I’ve always thought that the reason that you just don’t do search on your database is that the performance hit is terrible. Not only because of the search being slow, but because it impacts the rest of the system. In that context, platitudes like “The full-text search feature included in Posgres is awesome and quite fast (enough).” are not very useful. It seems no surprise to me that postgres has some sweet search features (and probably has had them for a while), but the performance thing is generally a show-stopper for anything in production.
Does anyone know of some benchmarking or quantitative performance data with a real production system using postgres for search?
No intentional bench marks - just personal experience.. Using tsvector and trigrams I was able to reduce query times from ~18 seconds to ~ .5 seconds for fairly complex queries of multi-million row databases.
Another nifty feature is the highlighting / headline stuff!
Thanks! This is a useful data point. I think I’ll try to move all my search needs into postgres next time i’m working on that.
My understanding is that the indexing postgres does for FTS is relatively quick and not a major perf hit in production. The problem I’ve had with using it over, eg. ES is more to do with features – in particular it has to do with things like Faceting, custom ranking constructions, etc.
It may be also that – since FTS does get used more often than other components, it could be detrimental to have it running on the same hardware as the rest of your system, though that strikes me as solvable-by-wallet rather than necessarily solvable-by-developer. That distinction might be appealing to some folks who don’t like having a preponderance of tools. Personally, I don’t mind it so much.
Hmm. I’m still not clear on how the index is made. I’ve been using sqlite full text search for a long time with great results. It’s also very easy to weld into a project without tons of custom SQL; it’s just a LIKE query but using the MATCH keyword.
This is kind of disappointing as I’d always planned on converting my sqlite projects to also support postgres, at least for practice if not for production, but the changes look more extensive than I’d like to dig into.
In all their (postgresql’s) examples, they coalesce multiple columns into a single row to be indexed.
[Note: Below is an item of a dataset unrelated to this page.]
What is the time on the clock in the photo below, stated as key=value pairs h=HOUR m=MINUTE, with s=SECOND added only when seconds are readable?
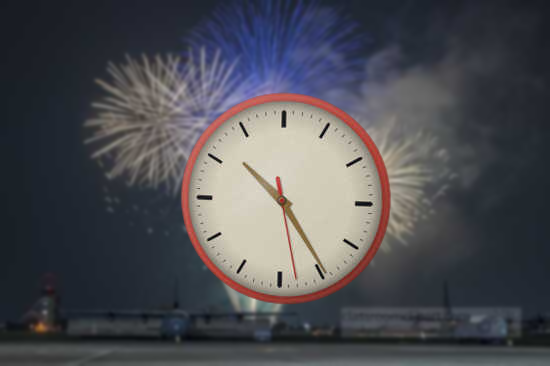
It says h=10 m=24 s=28
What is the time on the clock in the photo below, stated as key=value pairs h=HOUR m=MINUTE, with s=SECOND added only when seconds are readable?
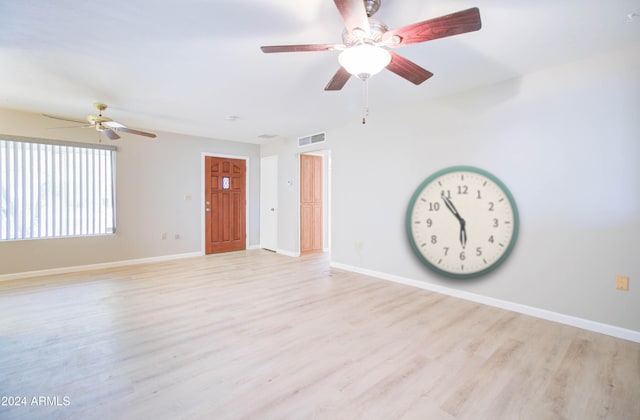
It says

Say you want to do general searches on books, you would coalesce title, description, author.. etc. Then create the index on that coalesced column:
CREATE INDEX all_book_info_idx ON books USING gin(to_tsvector('english', combined_fields_column));
Then querying would become something like:
SELECT isbin from books WHERE to_tsvector(combined_fields_column) @@ to_tsquery('John Doe');
The syntax is a bit different from MATCH for sure.. so that’s a bummer :D
My bad, the to_tsquery bit is incorrect - should be : @@ plainto_tsquery('John Doe');
@@ plainto_tsquery('John Doe');
While it might be ok for many cases, there are some caveats to keep in mind. One is the fact that it doesn’t have that great support for compound words which might be an issue for you if you have to support searching in languages that use them. For example, out of the box, you won’t find the “Wurst” in “Bratwurst”.
There is support for that using ispell dictionaries, but the ispell method is a bit clunky and by this point, most of the German dictionaries are maintained in hunspell format which also has a way better method for dealing with compounds, which is not supported by postgres at this time.
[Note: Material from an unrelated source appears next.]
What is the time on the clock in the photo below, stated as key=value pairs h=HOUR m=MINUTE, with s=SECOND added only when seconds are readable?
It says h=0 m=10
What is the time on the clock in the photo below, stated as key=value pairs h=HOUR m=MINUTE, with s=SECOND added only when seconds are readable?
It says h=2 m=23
Finally, if you need to use a dictionary for your tsearch config (which you absolutely need if you want to deal with compounds), keep in mind that the dictionary is loaded per connection the first time you use the tsearch facility. Loading a ~20 Megs dictionary takes about 0.5 seconds on my huge-ass box.
As such, you might have to change your application to use persistent connections which can have other side effects you need to consider.
Postgres might still very we’ll be good enough for your purposes (it is for me), but just keep these caveats in mind and plan accordingly.